Atacformer

Atacformer is a transformer-based foundation model for the analysis and interpretation of ATAC-seq data, developed by the Sheffield lab (databio group) at the University of Virginia and posted to bioRxiv in November 2025. Assay for Transposase-Accessible Chromatin using sequencing (ATAC-seq) measures genome-wide chromatin accessibility, and single-cell ATAC-seq (scATAC-seq) reveals the regulatory state of individual cells. These data are notoriously sparse and high-dimensional, and most existing methods reduce each cell to a single representation. Atacformer instead learns representations at two levels: it produces embeddings for individual cis-regulatory elements as well as for whole cells.

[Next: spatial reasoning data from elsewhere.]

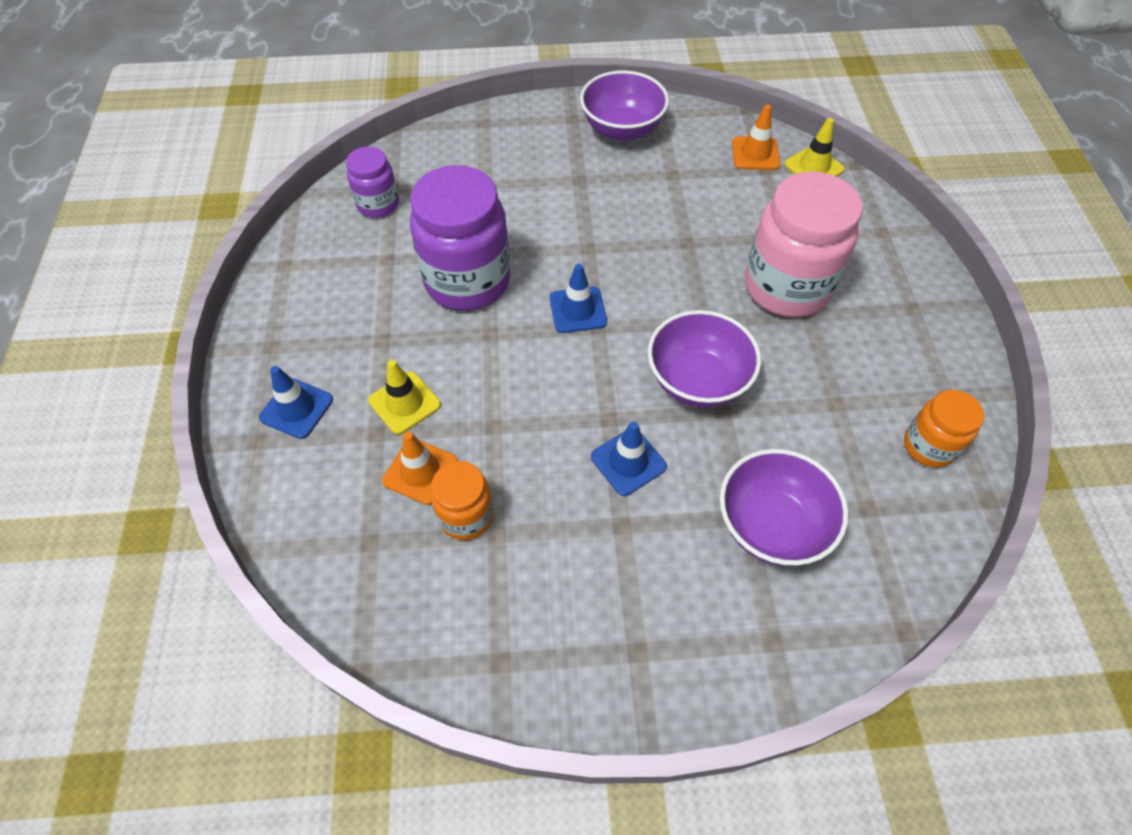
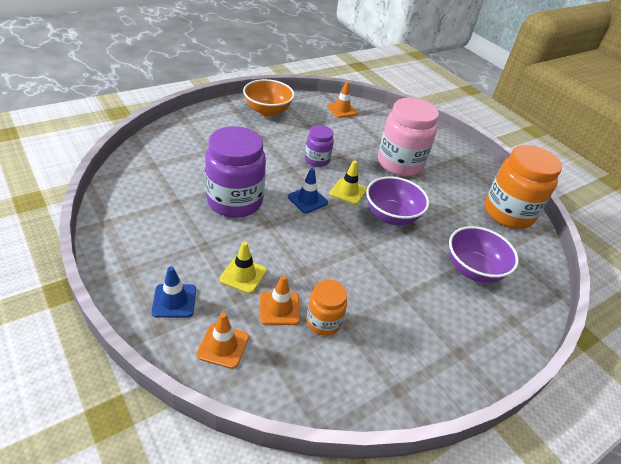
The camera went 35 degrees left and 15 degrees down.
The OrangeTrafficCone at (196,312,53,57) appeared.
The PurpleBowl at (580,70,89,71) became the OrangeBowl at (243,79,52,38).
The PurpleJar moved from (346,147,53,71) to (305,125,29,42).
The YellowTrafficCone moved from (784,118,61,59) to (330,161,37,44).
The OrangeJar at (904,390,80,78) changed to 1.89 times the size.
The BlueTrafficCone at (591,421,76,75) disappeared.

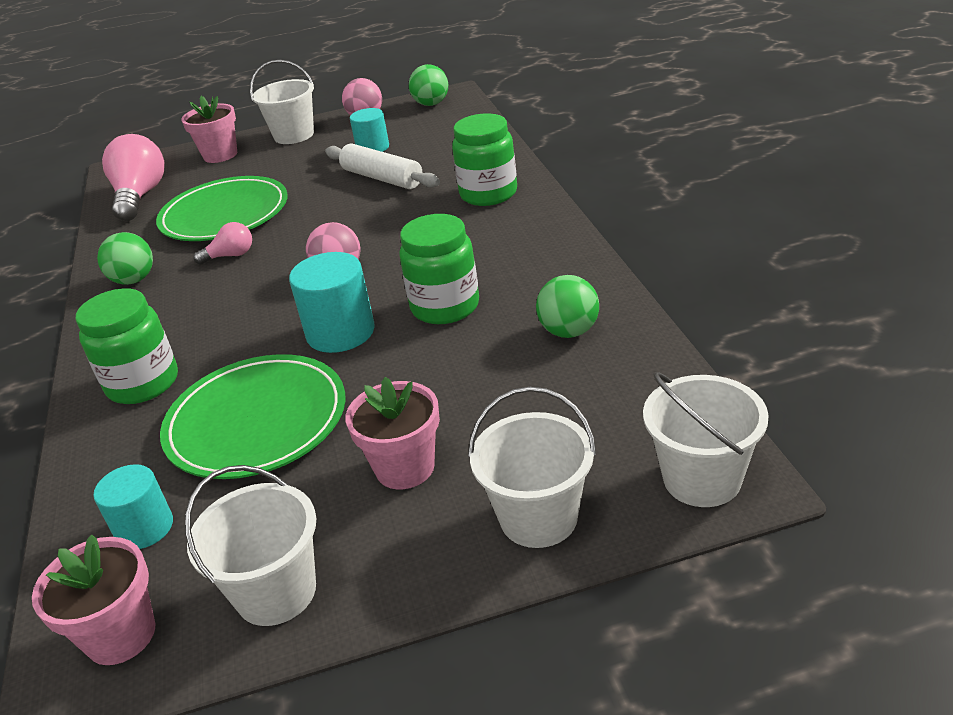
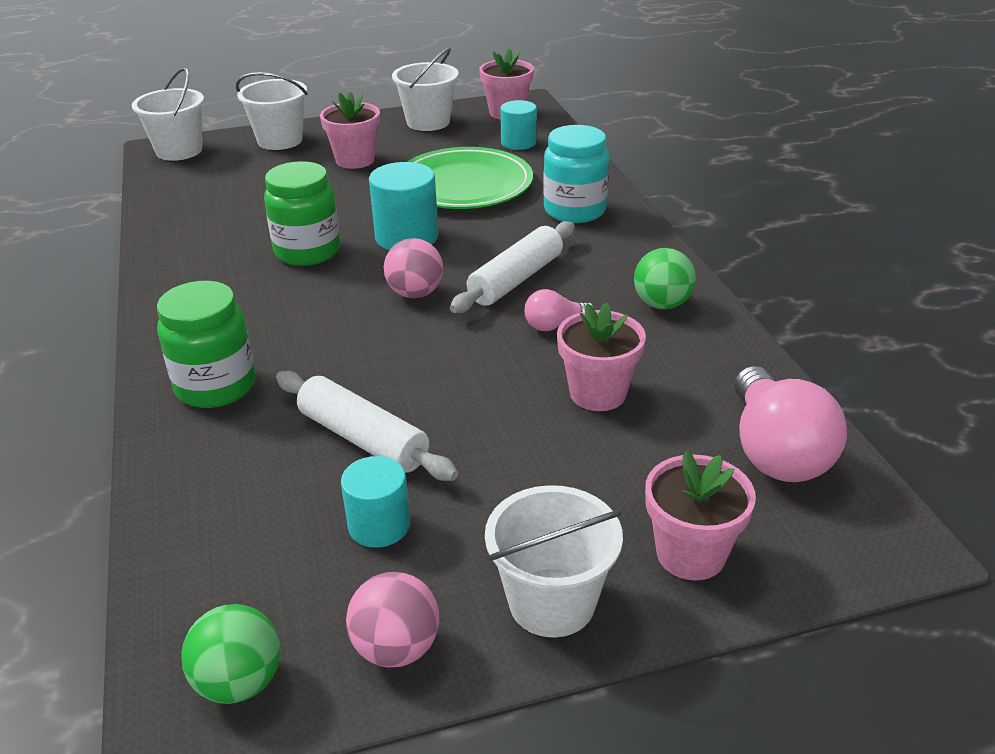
The camera went 175 degrees right and 0 degrees up.
The WhiteRollingPin at (450,221,125,92) appeared.
The GreenJar at (75,288,103,116) became the TurquoiseJar at (543,125,66,98).
The GreenPlate at (156,176,132,65) was replaced by the PinkFlowerPot at (557,302,89,109).
The GreenBall at (536,275,63,63) disappeared.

The model's central idea is to treat genomic intervals as discrete tokens—the "words" of the regulatory genome—so that the strengths of transformer architectures developed for natural language can be brought to bear on chromatin accessibility. Atacformer is pretrained self-supervised on a large atlas of scATAC-seq experiments, then fine-tuned for downstream tasks such as clustering, cell-type annotation, and batch correction. The authors also introduce CRAFT (Contrastive RNA-ATAC Fine-Tuning), a dual-encoder contrastive extension that aligns scATAC-seq and scRNA-seq, enabling cross-modal RNA imputation from accessibility data.

Atacformer joins a growing class of single-cell foundation models, but is distinguished by its focus on the regulatory genome and its element-level embeddings, which connect cell-level analysis back to the specific accessible regions that drive cell identity.

#Key Features

• Element-level embeddings: Unlike models that only produce cell-level vectors, Atacformer generates embeddings for individual cis-regulatory elements, supporting interpretation of which accessible regions distinguish cell states.
• Region tokenization: Genomic intervals are represented as discrete tokens. The tokenizers are implemented in Rust and exposed through a HuggingFace-compatible Python API in the gtars package, with consensus region universes built via geniml.
• End-to-end speed: The model processes raw fragment files end-to-end roughly 80% faster than existing scATAC-seq tools while matching or exceeding their clustering accuracy.
• Cross-modal alignment (CRAFT): A dual-encoder contrastive fine-tuning scheme aligns scATAC-seq with scRNA-seq, enabling imputation of gene expression from chromatin accessibility.
• Released weights: Pretrained and fine-tuned checkpoints are distributed through the databio HuggingFace organization.

#Technical Details

Atacformer is an encoder-style transformer of roughly 0.2 billion parameters, pretrained self-supervised on the scatlas dataset—a single-cell atlas of approximately 1.05 million cells assembled from public scATAC-seq experiments. Coverage tracks are converted into consensus region sets using coverage-cutoff and hidden-Markov-model universe-creation methods from the geniml toolkit, and each cell is encoded as a tokenized set of accessible regions over the hg38 reference. On benchmarks, Atacformer matches or exceeds leading scATAC-seq clustering tools in adjusted Rand index while running substantially faster, and when fine-tuned on bulk BED files it recovers cell-type and assay labels with over 80% accuracy. Released checkpoints include the base model (atacformer-base-hg38) plus fine-tuned variants for cell-type prediction and the CRAFT multimodal extension.

#Applications

Atacformer is aimed at computational biologists and epigenomics researchers working with single-cell or bulk chromatin accessibility data. Typical workflows include clustering and visualization of scATAC-seq experiments, automated cell-type annotation, integration and batch correction across datasets, and—via CRAFT—imputing transcriptomic profiles for cells profiled only by ATAC-seq. Because it operates directly on raw fragment files and emits element-level embeddings, it can also support discovery of the regulatory regions that characterize particular cell types or conditions.

#Impact

By bringing token-based transformer modeling to the regulatory genome and releasing pretrained weights, Atacformer extends the single-cell foundation model paradigm—dominated by transcriptomic models—into chromatin accessibility, a modality where labeled data are scarce and pretraining is especially valuable. Its element-level representations and large speed advantage make foundation-model analysis practical for ATAC-seq cohorts. Some openness caveats remain at the time of writing: the HuggingFace model repositories lack model cards and the scatlas dataset repository lacks a data card, and licenses for the weights and dataset are not stated (the supporting gtars and geniml code is BSD-2-Clause). As a recent preprint, its results await peer review and broader independent benchmarking.